In historical Judeo-Aramaic is הַ־‎ or rather (־א‎, ־י‎, ־תא) used as the definite article?


----------



## Drink

You'd have to define which dialect we're talking about to have a more specific discussion. But basically, the ה־ prefix as a definite article is Hebrew, and _not_ Aramaic. All forms of Judeo-Aramaic use the ־א suffix, but in many dialects (especially Eastern dialects) it is no longer a definite article, but a mere noun marker, as nouns in those dialects almost do not exist without it anymore.


----------



## Michael Zwingli

Drink said:


> ...but in many dialects (especially Eastern dialects) it is no longer a definite article, but a mere noun marker, as nouns in those dialects almost do not exist without it anymore.


Which begs a question...is the variation very great among the dialects of Aramaic/Syriac (not really knowing what to call this language, and being a bit confused as to whether Aramaic is best considered a western dialect of Syriac, or Syriac is best considered the eastern dialect of Aramaic, I sometimes think that something like _Ashuretic_ might be the best umbrella term)?


----------



## Drink

They are all called Aramaic.
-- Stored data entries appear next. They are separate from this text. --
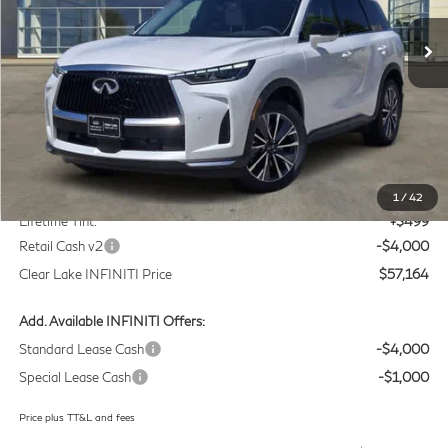
VIN:
5N1AL1F58VC332810
Stock:
VC332810
Model:
84317
CLEAR LAKE INFINITI PRICE
Ext.
Int.
In Stock
Less
MSRP
$60,440
Doc Fee:
+$225
1
/
42
Lifetime Tint:
+$499
Retail Cash v2
-$4,000
Clear Lake INFINITI Price
$57,164
Add. Available INFINITI Offers:
Standard Lease Cash
-$4,000
Special Lease Cash
-$1,000
Price plus TT&L and fees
Syriac is one specific Eastern Aramaic dialect. There is no need for a new term.

Anyway, yes, in the later Eastern dialects, including Syriac, and including Jewish Babylonian Aramaic, the ־א is hardly a definite article anymore, and has become the new unmarked form of the noun. And the masculine plural version of it is -ē (as opposed to Western -ayyā); this -ē is spelled ־א in Syriac (making it indistinguishable from the singular in unvocalized texts, leading to the development of a special plural marker diacritic), but is spelled ־י in Jewish dialects.

In Western dialects, ־א is still a definite article, with the indefinite endings still in common use. And the masculine plural form of it is -ayyā, spelled ־יא.


----------



## Michael Zwingli

Drink said:


> They are all called Aramaic. Syriac is one specific Eastern Aramaic dialect.
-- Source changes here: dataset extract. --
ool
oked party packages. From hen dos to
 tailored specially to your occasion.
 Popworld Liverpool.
Good...at least I have that nailed down.


Drink said:


> Anyway, yes, in the later Eastern dialects, including Syriac, and including Jewish Babylonian Aramaic, the ־א is hardly a definite article anymore, and has become the new unmarked form of the noun. And the masculine plural version of it is -ē (as opposed to Western -ayyā); this -ē is spelled ־א in Syriac (making it indistinguishable from the singular in unvocalized texts, leading to the development of a special plural marker diacritic), but is spelled ־י in Jewish dialects.
> 
> In Western dialects, ־א is still a definite article, with the indefinite endings still in common use. And the masculine plural form of it is -ayyā, spelled ־יא.


Thank you, Drink.


----------